Superior Tribunal de Justiça

Acórdão

Relator(a)
Ministro Carlos Cini Marchionatti
Órgão julgador
Quinta Turma
Data do julgamento
17/06/2025
Data de publicação
25/06/2025

STJ – Acórdão, Rel. Ministro Carlos Cini Marchionatti, Quinta Turma, j. 17/06/2025, p. 25/06/2025

Ementa

DIREITO PENAL E PROCESSUAL PENAL. AGRAVO REGIMENTAL NO RECURSO ESPECIAL. CRIME DE DESCUMPRIMENTO DE MEDIDA PROTETIVA DE URGÊNCIA (ART. 24-A DA LEI 11.340/2006). CONSENTIMENTO DA VÍTIMA. POSSIBILIDADE DE AFASTAMENTO DA TIPICIDADE EM TESE. NÃO OCORRÊNCIA NO CASO CONCRETO. AUSÊNCIA DE CONSENTIMENTO EXPRESSO. CIENTIFICAÇÃO PESSOAL DA MEDIDA. EMBRIAGUEZ. CONDUTA DOLOSA COMPROVADA. AGRAVO REGIMENTAL DESPROVIDO. I. CASO EM EXAME 1. Agravo regimental interposto pela Defensoria Pública do Estado de Minas Gerais contra decisão monocrática que negou provimento ao recurso especial, fundamentado no art. 105, III, a, da Constituição Federal, por suposta violação dos arts. 24-A da Lei n. 11.340/2006 e 386, III, do Código de Processo Penal. 2. O Tribunal de origem manteve a condenação do agravante pelo crime de descumprimento de medida protetiva de urgência, destacando que o consentimento da vítima não afasta a tipicidade da conduta, pois o bem jurídico tutelado é a eficácia da ordem judicial. 3. A defesa alega que houve consentimento da vítima para a aproximação e ingresso do réu em sua residência, o que afastaria o dolo necessário à configuração do delito.

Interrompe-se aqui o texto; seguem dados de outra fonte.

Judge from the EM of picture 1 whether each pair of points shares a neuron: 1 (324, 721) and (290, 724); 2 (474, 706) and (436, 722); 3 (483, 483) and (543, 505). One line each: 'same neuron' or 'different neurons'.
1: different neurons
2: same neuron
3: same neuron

II. QUESTÃO EM DISCUSSÃO 4. A questão em discussão consiste em saber se o consentimento da vítima para a reaproximação do suposto agressor afasta a tipicidade do delito previsto no art. 24-A da Lei Maria da Penha. 5. A análise da possibilidade de reexame do conjunto fático-probatório para verificar a existência de consentimento expresso e inequívoco da vítima. III. RAZÕES DE DECIDIR 6. A análise do caso concreto evidenciou que não houve consentimento expresso da vítima para a entrada ou permanência do agravante em sua residência, configurando a violação da medida protetiva. 7. A revisão do conjunto fático-probatório é vedada pela Súmula 7 do STJ, impossibilitando a alteração da decisão com base em nova análise dos fatos. IV. AGRAVO REGIMENTAL DESPROVIDO. (AgRg no REsp n. 2.196.243/MG, relator Ministro Carlos Cini Marchionatti (Desembargador Convocado TJRS), Quinta Turma, julgado em 17/6/2025, DJEN de 25/6/2025.)